Regulation of metabolic pathways in CD4 T memory cell responses of older individuals

Abstract

Abstract Upon activation, T cells enter a developmental program characterized by clonal expansion and effector cell differentiation followed by contraction and survival of long-lived memory T cells. This program is regulated by interplay of activation-induced signaling and metabolic changes. During the proliferative stage, naïve T cells undergo a metabolic switch to glycolysis which provides the molecular substrates to support T cell growth. The subsequent survival of memory T cells is supported by a switch from mTORC activity to AMPK activation and oxidative metabolism.
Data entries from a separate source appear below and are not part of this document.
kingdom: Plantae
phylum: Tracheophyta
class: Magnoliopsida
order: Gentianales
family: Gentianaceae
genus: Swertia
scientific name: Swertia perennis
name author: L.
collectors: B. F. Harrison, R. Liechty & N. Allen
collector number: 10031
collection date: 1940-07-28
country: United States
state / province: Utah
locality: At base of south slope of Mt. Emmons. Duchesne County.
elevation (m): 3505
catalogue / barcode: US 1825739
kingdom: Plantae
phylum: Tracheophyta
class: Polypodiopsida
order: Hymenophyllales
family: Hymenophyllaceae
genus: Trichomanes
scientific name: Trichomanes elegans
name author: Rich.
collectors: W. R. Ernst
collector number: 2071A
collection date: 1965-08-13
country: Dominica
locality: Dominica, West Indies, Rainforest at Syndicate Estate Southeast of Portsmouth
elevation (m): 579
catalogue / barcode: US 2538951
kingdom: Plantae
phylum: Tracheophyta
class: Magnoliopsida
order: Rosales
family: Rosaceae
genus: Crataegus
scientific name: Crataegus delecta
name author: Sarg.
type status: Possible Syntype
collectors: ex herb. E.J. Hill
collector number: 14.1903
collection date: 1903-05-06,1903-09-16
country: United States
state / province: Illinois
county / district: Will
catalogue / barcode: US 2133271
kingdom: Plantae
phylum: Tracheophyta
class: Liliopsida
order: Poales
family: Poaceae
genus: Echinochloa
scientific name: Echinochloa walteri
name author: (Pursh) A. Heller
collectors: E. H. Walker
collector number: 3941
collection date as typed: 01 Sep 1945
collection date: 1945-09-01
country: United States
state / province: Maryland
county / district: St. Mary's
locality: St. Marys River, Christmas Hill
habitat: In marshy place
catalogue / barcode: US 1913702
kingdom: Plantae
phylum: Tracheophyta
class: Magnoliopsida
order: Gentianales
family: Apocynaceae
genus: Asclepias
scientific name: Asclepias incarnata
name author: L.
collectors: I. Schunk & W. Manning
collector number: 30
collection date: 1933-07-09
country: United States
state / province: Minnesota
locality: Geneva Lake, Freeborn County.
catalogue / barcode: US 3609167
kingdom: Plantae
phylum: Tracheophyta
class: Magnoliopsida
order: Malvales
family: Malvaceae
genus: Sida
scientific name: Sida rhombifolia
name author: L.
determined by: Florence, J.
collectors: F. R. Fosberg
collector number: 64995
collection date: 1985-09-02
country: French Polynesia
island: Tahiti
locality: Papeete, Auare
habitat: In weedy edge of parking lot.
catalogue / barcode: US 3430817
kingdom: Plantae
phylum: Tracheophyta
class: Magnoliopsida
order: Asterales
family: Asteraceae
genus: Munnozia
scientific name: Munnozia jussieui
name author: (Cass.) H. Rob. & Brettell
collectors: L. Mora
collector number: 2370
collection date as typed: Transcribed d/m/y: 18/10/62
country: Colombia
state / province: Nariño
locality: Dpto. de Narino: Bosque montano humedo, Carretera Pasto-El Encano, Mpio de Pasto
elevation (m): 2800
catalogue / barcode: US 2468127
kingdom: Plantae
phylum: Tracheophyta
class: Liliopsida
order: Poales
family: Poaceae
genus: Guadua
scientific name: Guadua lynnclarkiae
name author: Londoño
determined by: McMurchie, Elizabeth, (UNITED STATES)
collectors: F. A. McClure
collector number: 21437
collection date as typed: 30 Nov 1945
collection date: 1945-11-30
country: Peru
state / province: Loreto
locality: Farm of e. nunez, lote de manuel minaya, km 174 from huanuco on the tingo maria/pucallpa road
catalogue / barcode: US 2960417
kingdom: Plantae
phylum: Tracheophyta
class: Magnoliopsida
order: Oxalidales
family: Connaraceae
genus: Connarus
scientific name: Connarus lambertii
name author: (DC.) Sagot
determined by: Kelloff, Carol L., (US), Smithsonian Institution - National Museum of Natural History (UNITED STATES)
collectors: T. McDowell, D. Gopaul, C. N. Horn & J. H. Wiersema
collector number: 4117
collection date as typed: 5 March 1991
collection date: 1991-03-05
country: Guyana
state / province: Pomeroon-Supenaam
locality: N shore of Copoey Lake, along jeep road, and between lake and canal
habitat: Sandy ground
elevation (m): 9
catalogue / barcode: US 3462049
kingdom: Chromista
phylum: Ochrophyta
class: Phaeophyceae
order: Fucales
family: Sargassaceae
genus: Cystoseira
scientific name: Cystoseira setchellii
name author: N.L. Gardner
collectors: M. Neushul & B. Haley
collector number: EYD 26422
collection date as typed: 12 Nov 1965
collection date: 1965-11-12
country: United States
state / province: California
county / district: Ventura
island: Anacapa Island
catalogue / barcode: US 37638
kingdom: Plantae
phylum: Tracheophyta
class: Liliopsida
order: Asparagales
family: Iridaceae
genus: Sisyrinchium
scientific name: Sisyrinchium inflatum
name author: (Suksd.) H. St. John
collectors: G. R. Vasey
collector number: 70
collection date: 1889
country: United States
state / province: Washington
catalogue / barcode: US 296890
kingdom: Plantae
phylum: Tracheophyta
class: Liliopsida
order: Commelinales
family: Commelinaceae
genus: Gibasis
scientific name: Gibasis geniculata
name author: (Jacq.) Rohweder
Compared to naïve T cells, memory T cells have increased mitochondrial capacity; activation induced metabolic changes are less well characterized. Recall responses, such as CD4 T responses to influenza vaccination, are compromised in the elderly. Here, we examined whether the regulation of metabolic pathway contribute to this defect. Upon activation, CD4 memory T cells upregulate oxidative phosphorylation as well as glycolysis. Oxidative phosphorylation peaks 48 hours after activation in parallel to increases in mitochondrial mass. Subsequently, it is then sharply downregulated, while increased glycolysis is maintained. While CD4 memory T cell responses in older individuals (>65 years) display appropriate upregulation of glycolysis, they are associated with increased oxidative metabolic activity compared to younger individuals (< 30 years old). Mitochondrial function was superior as documented by increased spare respiratory capacity with normal mitochondrial mass as well as production of ATP and reactive oxygen species. We propose that the increased mitochondrial activity compromises memory T cell function in older individuals.